As we get closer to Halloween, The Legend of Sleepy Hollow reappears in my life. The first appearance is always when we visit The Great Jack o’Lantern Pumpkin Blaze at Van Cortlandt Manor in early October, just as the weather gets very cool at night, and leaves are starting to change. The Blaze always has a section which is Headless Horseman themed, and every year, the kid asks us who that is, and what is the Legend? On the drive back into the City, we retell the story of Ichabod Crane, and his fateful ride to cross the bridge at the Old Dutch Church. The kid gets a little spooked when we tell her there is a real town of Sleepy Hollow, a real bridge over the Pocantico River, and a real old Dutch Church graveyard.
I also am fascinated by The Legend of Sleepy Hollow. I had a bit of giddy excitement the first time that I went to Sleepy Hollow after I moved to the area. I think it was the Summer of 2007, and we had rented a car to drive up to Beacon for the day, but I had requested that my wife, who was my girlfriend at the time, drive our car through the town. I also wanted to see the bridge, which is just a cement bridge and not the covered wooden one of my imagination. I wanted to see the graveyard, and the Old Dutch Church, and verify that they were real, and not fictional. It was watching literature coming to life, because the Horseman isn’t real, but everything else was?
My fascination of the Legend also comes from how Washington Irving created the story.

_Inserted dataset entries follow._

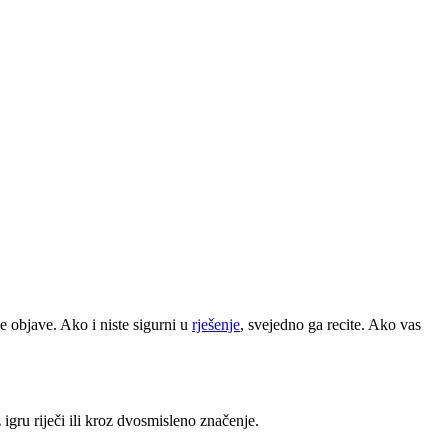
ve objave. Ako i niste sigurni u
rješenje
, svejedno ga recite. Ako vas
 igru riječi ili kroz dvosmisleno značenje.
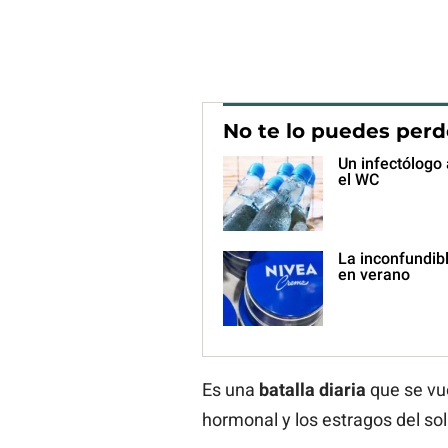
No te lo puedes perd
Un infectólogo 
el WC
La inconfundibl
en verano
Es una
batalla diaria
que se vue
hormonal y los estragos del sol 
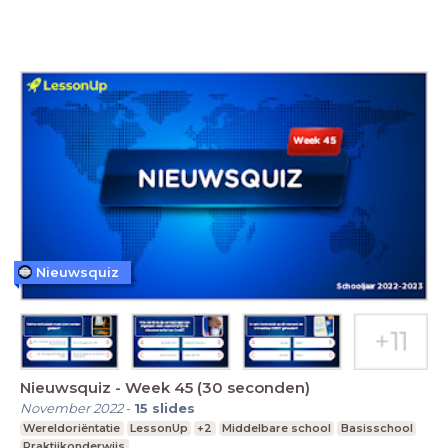
Nieuwsquiz
Nieuwsquiz - Week 45 (30 seconden)
November 2022
-
15
slides
Wereldoriëntatie
LessonUp
+2
Middelbare school
Basisschool
Praktijkonderwijs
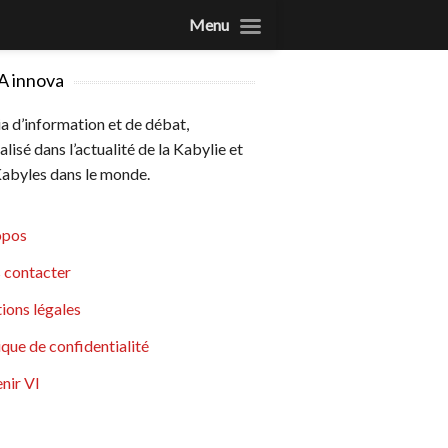
Menu
A innova
 d’information et de débat,
alisé dans l’actualité de la Kabylie et
abyles dans le monde.
opos
 contacter
ions légales
ique de confidentialité
nir VI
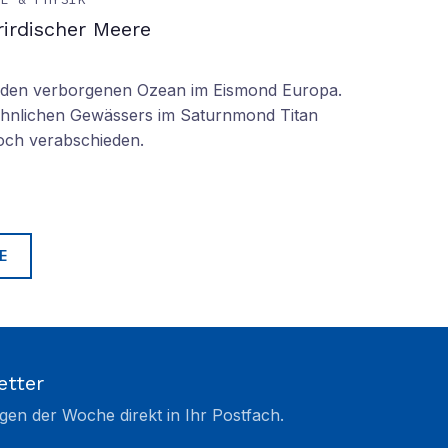
irdischer Meere
n den verborgenen Ozean im Eismond Europa.
 ähnlichen Gewässers im Saturnmond Titan
doch verabschieden.
E
etter
gen der Woche direkt in Ihr Postfach.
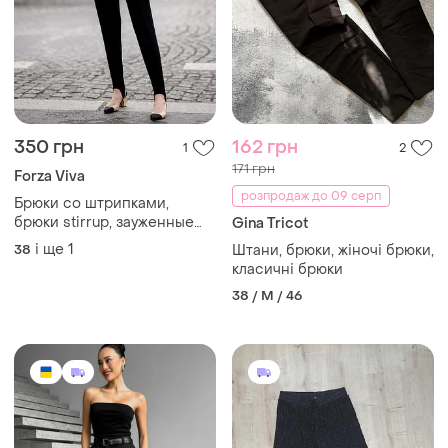
350 грн
162 грн
1
2
171 грн
Forza Viva
розпродаж до 09 серп
Брюки со штрипками,
брюки stirrup, зауженные
Gina Tricot
брюки, брюки-дудочки,
і ще
1
38
Штани, брюки, жіночі брюки,
эластичные брюки, базовые
класичні брюки
брюки, италия
38 / M / 46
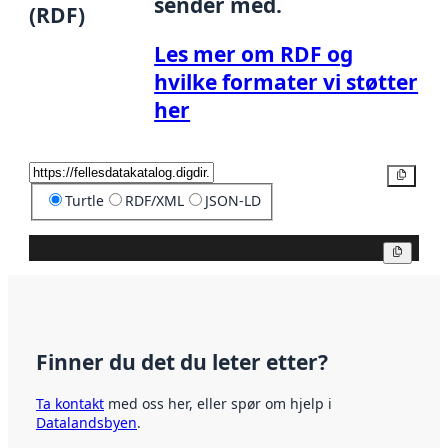
sender med.
(RDF)
Les mer om RDF og
hvilke formater vi støtter
her
Kopier
Turtle
RDF/XML
JSON-LD
Kopier
Finner du det du leter etter?
Ta kontakt
med oss her, eller spør om hjelp i
Datalandsbyen
.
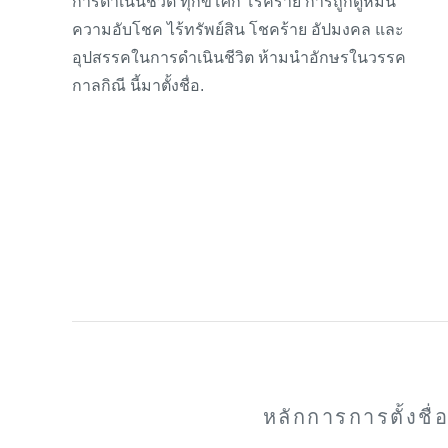
การดำเนินชีวิต ทุกข์โศก โรคร้าย การถูกดูหมิ่น
ความอับโชค ไร้ทรัพย์สิน โชคร้าย อัปมงคล และ
อุปสรรคในการดำเนินชีวิต ห้ามนำอักษรในวรรค
กาลกิณี นี้มาตั้งชื่อ.
หลักการการตั้งชื่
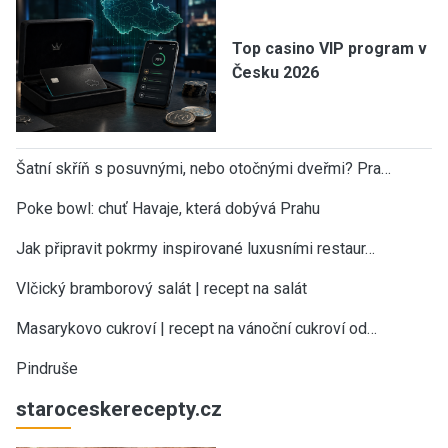
Top casino VIP program v
Česku 2026
Šatní skříň s posuvnými, nebo otočnými dveřmi? Pra…
Poke bowl: chuť Havaje, která dobývá Prahu
Jak připravit pokrmy inspirované luxusními restaur…
Vlčický bramborový salát | recept na salát
Masarykovo cukroví | recept na vánoční cukroví od…
Pindruše
staroceskerecepty.cz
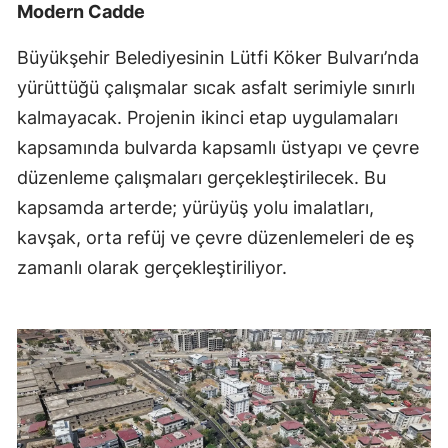
Modern Cadde
Büyükşehir Belediyesinin Lütfi Köker Bulvarı’nda
yürüttüğü çalışmalar sıcak asfalt serimiyle sınırlı
kalmayacak. Projenin ikinci etap uygulamaları
kapsamında bulvarda kapsamlı üstyapı ve çevre
düzenleme çalışmaları gerçekleştirilecek. Bu
kapsamda arterde; yürüyüş yolu imalatları,
kavşak, orta refüj ve çevre düzenlemeleri de eş
zamanlı olarak gerçekleştiriliyor.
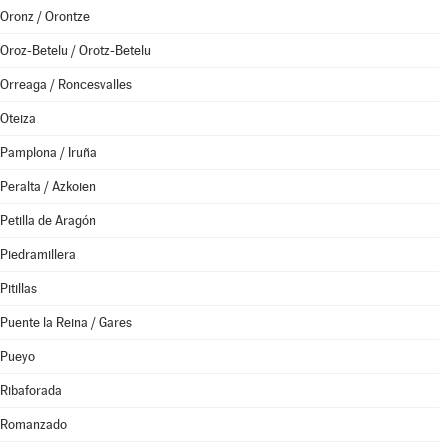
Oronz / Orontze
Oroz-Betelu / Orotz-Betelu
Orreaga / Roncesvalles
Oteiza
Pamplona / Iruña
Peralta / Azkoien
Petilla de Aragón
Piedramillera
Pitillas
Puente la Reina / Gares
Pueyo
Ribaforada
Romanzado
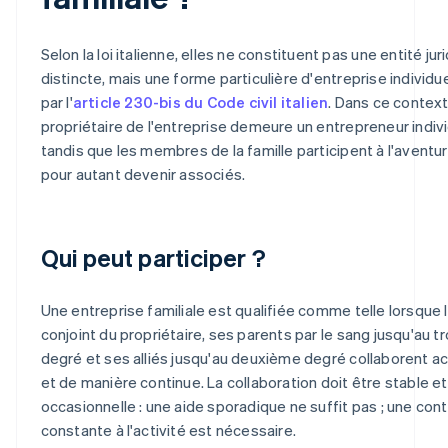
Selon la loi italienne, elles ne constituent pas une entité jur
distincte, mais une forme particulière d'entreprise individue
par l'
article 230-bis du Code civil italien
. Dans ce context
propriétaire de l'entreprise demeure un entrepreneur indivi
tandis que les membres de la famille participent à l'aventu
pour autant devenir associés.
Qui peut participer ?
Une entreprise familiale est qualifiée comme telle lorsque 
conjoint du propriétaire, ses parents par le sang jusqu'au t
degré et ses alliés jusqu'au deuxième degré collaborent a
et de manière continue. La collaboration doit être stable e
occasionnelle : une aide sporadique ne suffit pas ; une cont
constante à l'activité est nécessaire.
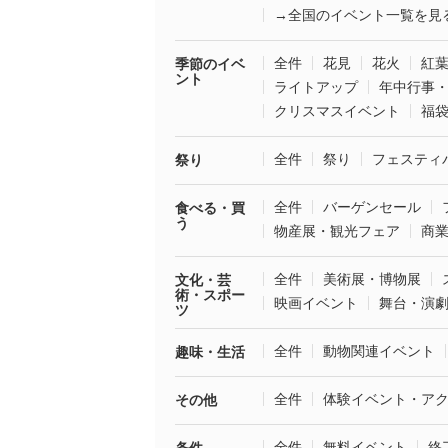
→全国のイベント一覧を見
全件
花見
花火
紅
季節のイベ
ント
ライトアップ
年中行事
クリスマスイベント
福
全件
祭り
フェスティ
祭り
全件
バーゲンセール
食べる・買
う
物産展・観光フェア
商
全件
美術展・博物展
文化・芸
術・スポー
映画イベント
舞台・演
ツ
全件
動物関連イベント
趣味・生活
全件
体験イベント・ア
その他
全件
無料イベント
終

The Headless Horseman ghost has its roots in German and Dutch folklore. The history of Westchester County during the Revolutionary War; how it was a no-man’s land between the British and the Colonists, with skirmishes resulting in corpses left in the woods to be discovered years later. These were stories that Irving heard as a kid growing up in the county. He mixed it all together, along with his observations of how outsiders and homogenous communities deal with each other. Irving created something altogether American from many disparate parts, which still sounds like America.